I asked him about the issues around data complexity that I was hearing, and he explained data silos continue to be a reality in many places, which is a challenge when agents need access to holistic data. Unstructured data is another piece of it. “You need to unify data across the silos,” he said. “The data management layer becomes incredibly important.”
I wondered: Why is data quality such a challenge for CIOs when they have had years to figure it out? Vitaldevara offered a plausible explanation. It’s that traditional data warehouses were built with a small subset of corporate data, and it was mostly structured data. Now they’re dealing with 100% of enterprise data of all types. “The job has become an order of magnitude harder.”
Today, data management requires both connectivity and data hygiene, Vitaldevara said. Then he added this insight: “The data is expanding, but the path to outcomes is shrinking.”
Finally, we talked about measuring data quality and how precise data really needs to be for enterprise AI. Is 100% data accuracy, even if it was obtainable, the objective? Vitaldevara made three points:
Data lineage is hugely important. “Any quality problems get multiplied as they go downstream.”
The required level of data quality depends on the app. For example, there’s no room for error with patient records.

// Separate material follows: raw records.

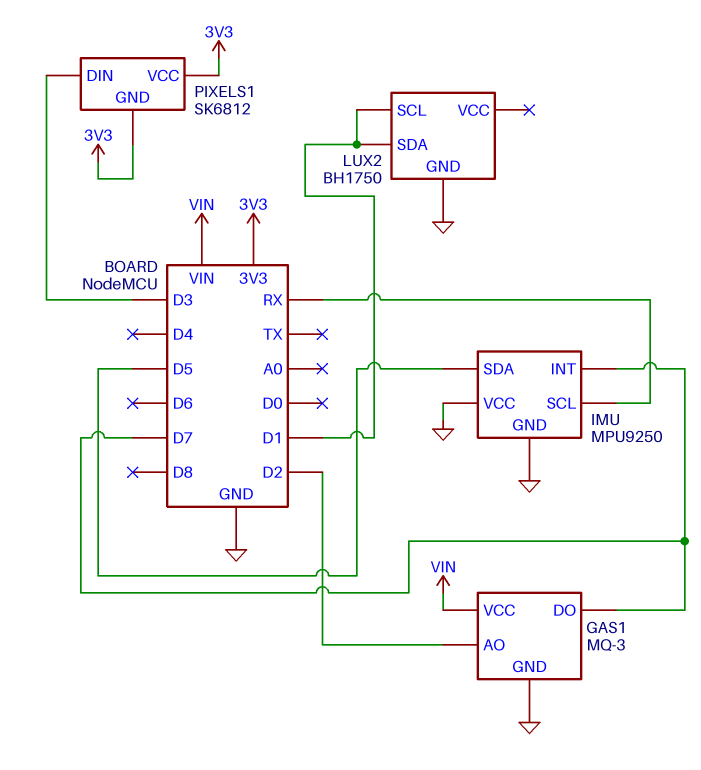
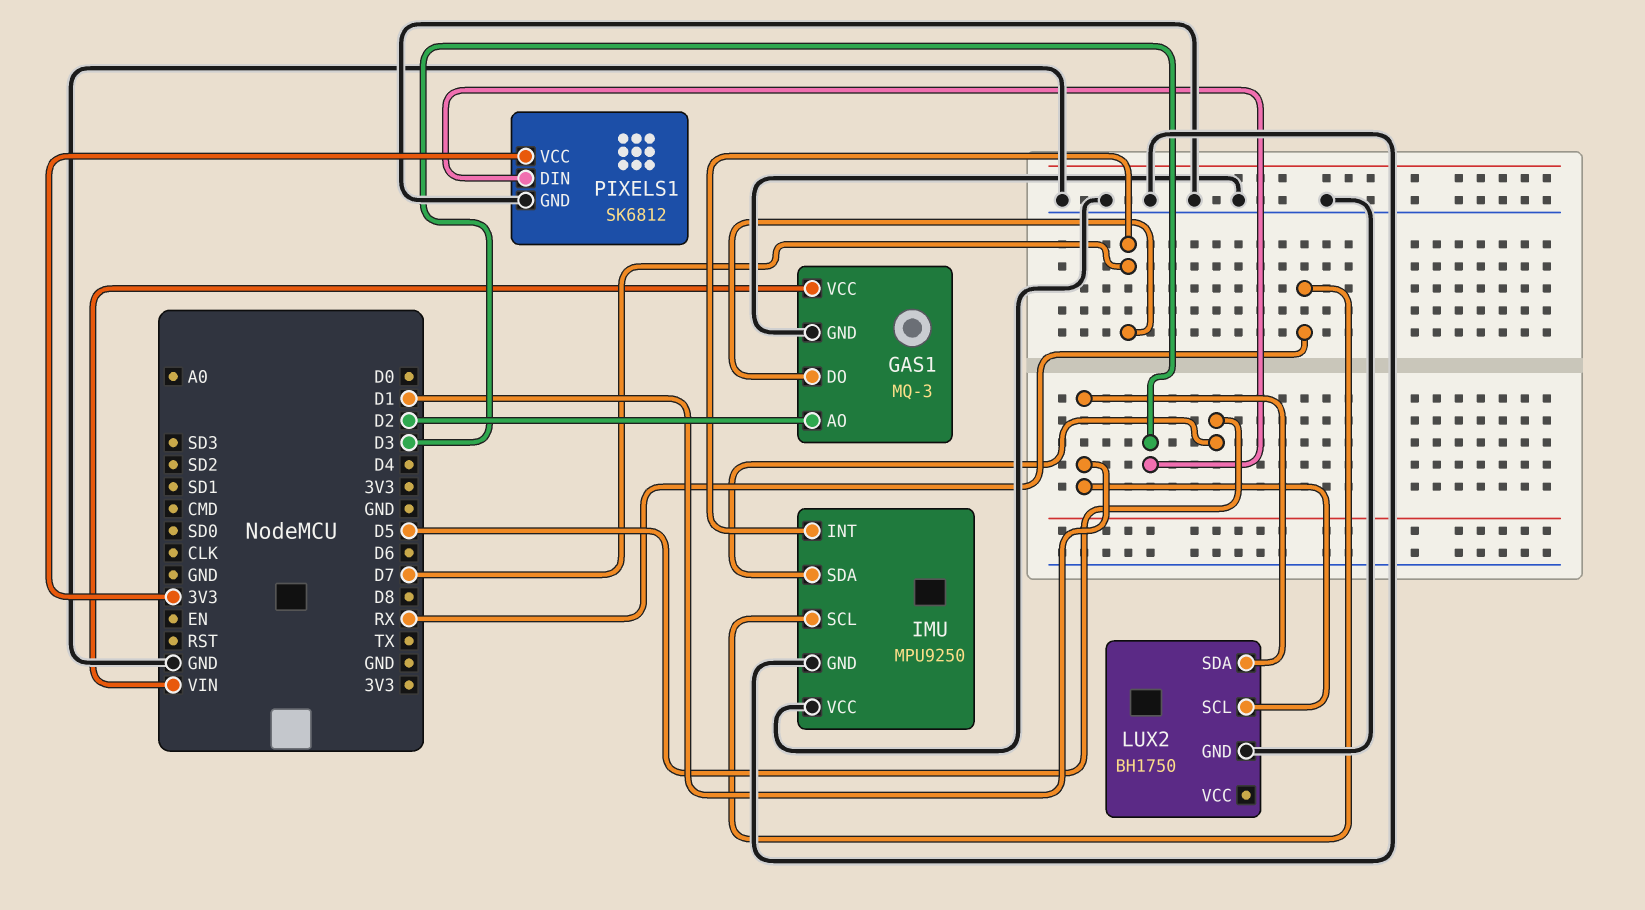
PIXELS1 pin GND: 3V3 -> GND

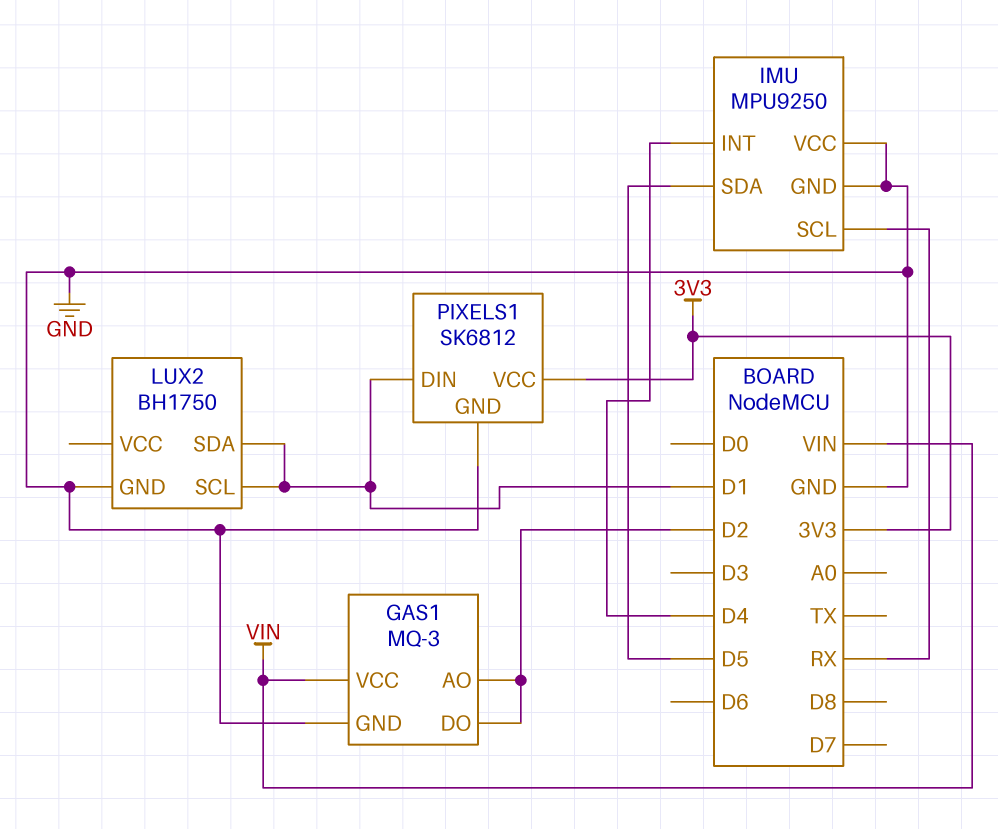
GAS1 pin DO: D7 -> D2
IMU pin INT: D7 -> D4
PIXELS1 pin DIN: D3 -> D1

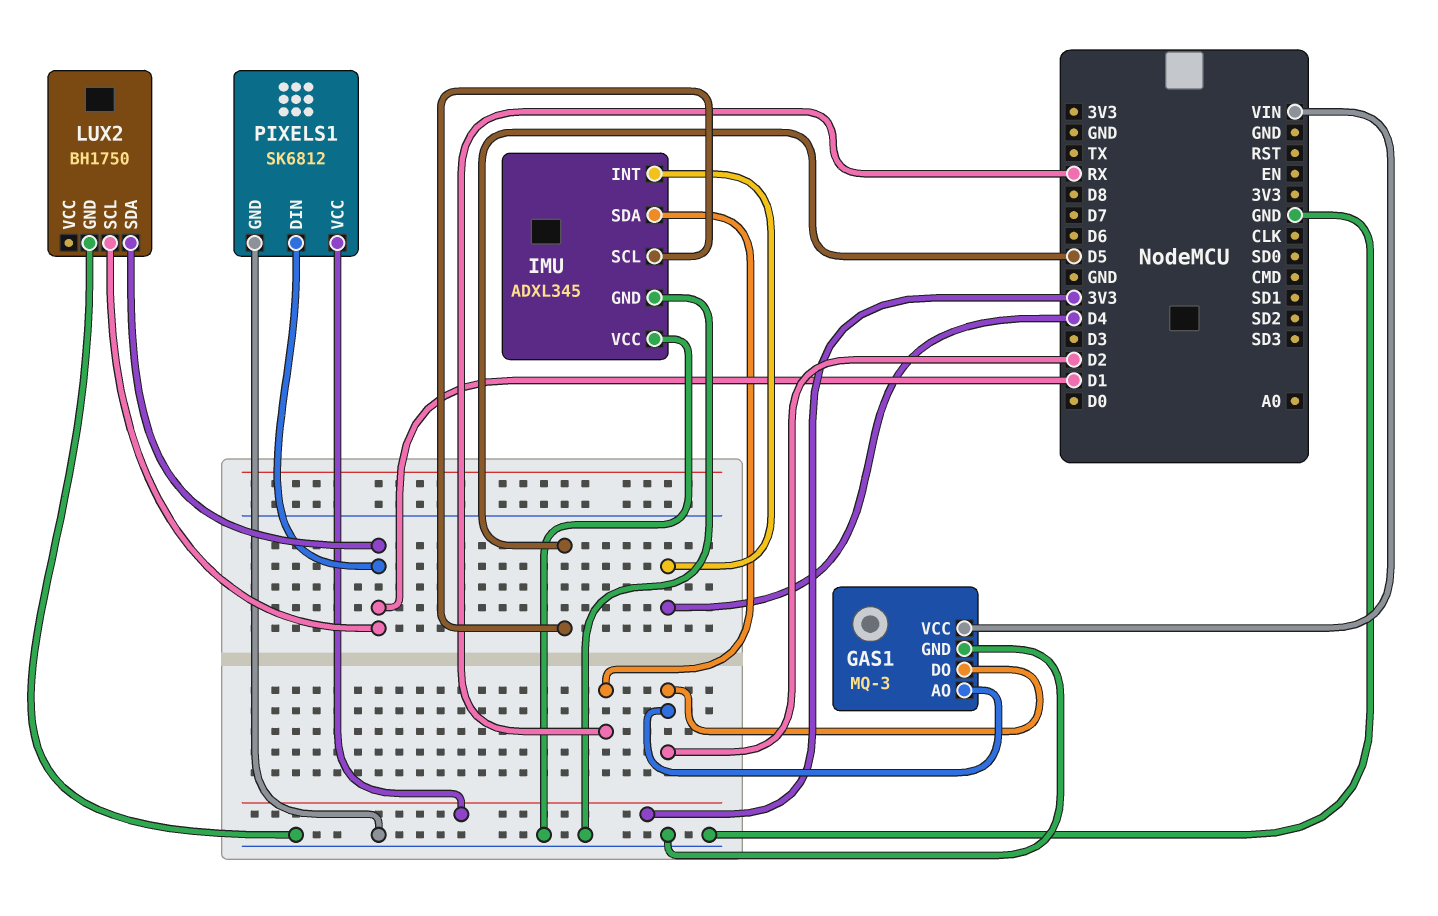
IMU: MPU9250 -> ADXL345
IMU pin SCL: RX -> D5
IMU pin SDA: D5 -> RX

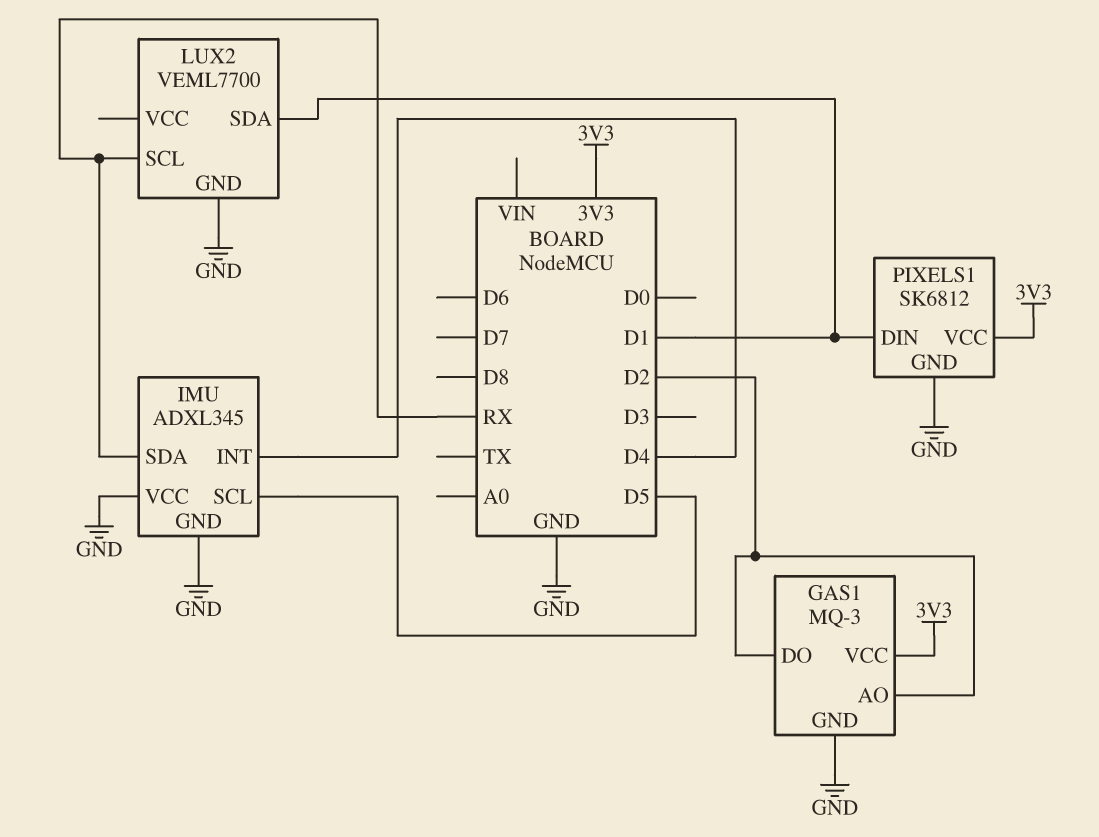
GAS1 pin VCC: VIN -> 3V3
LUX2: BH1750 -> VEML7700
LUX2 pin SCL: D1 -> RX

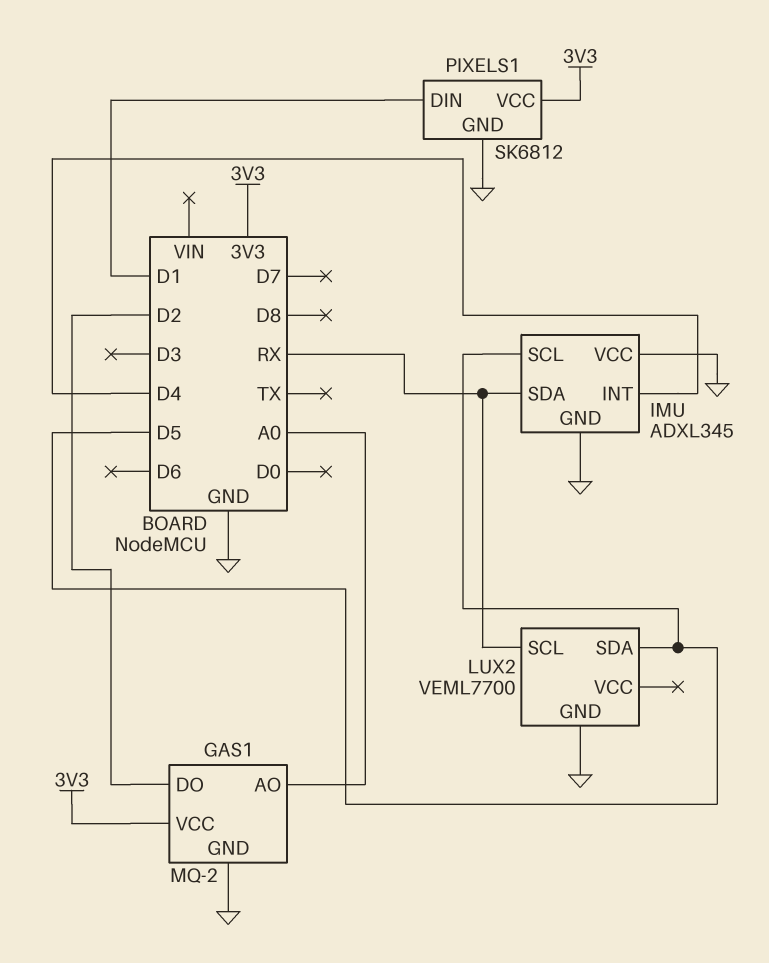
GAS1: MQ-3 -> MQ-2
GAS1 pin AO: D2 -> A0
LUX2 pin SDA: D1 -> D5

Some use cases don’t require 100% completeness. He pointed to Google Maps, a product he has experience with. “We don’t need 100% of the data. If we lost 2%, we could get you to the right place anyway.”
Lessons learned
The good news, and the most important takeaway from Informatica World, is that some early adopters are having success with their GenAI and agentic AI strategies. Tech leaders from Citizens Bank, Royal Caribbean, Indeed, Gilead, Liberty Mutual, JetBlue, Nutanix, and Sutter Health were among those sharing what they have learned and accomplished.
The task at hand — cleaning up and prepping terabytes and petabytes of data for AI — may seem overwhelming, but it can be done. “You don't have to do everything in one day, start with MDM or data quality,” Vitaldevara said. “It’s a journey.”
Informatica and Salesforce will now be joined at the hip on that journey.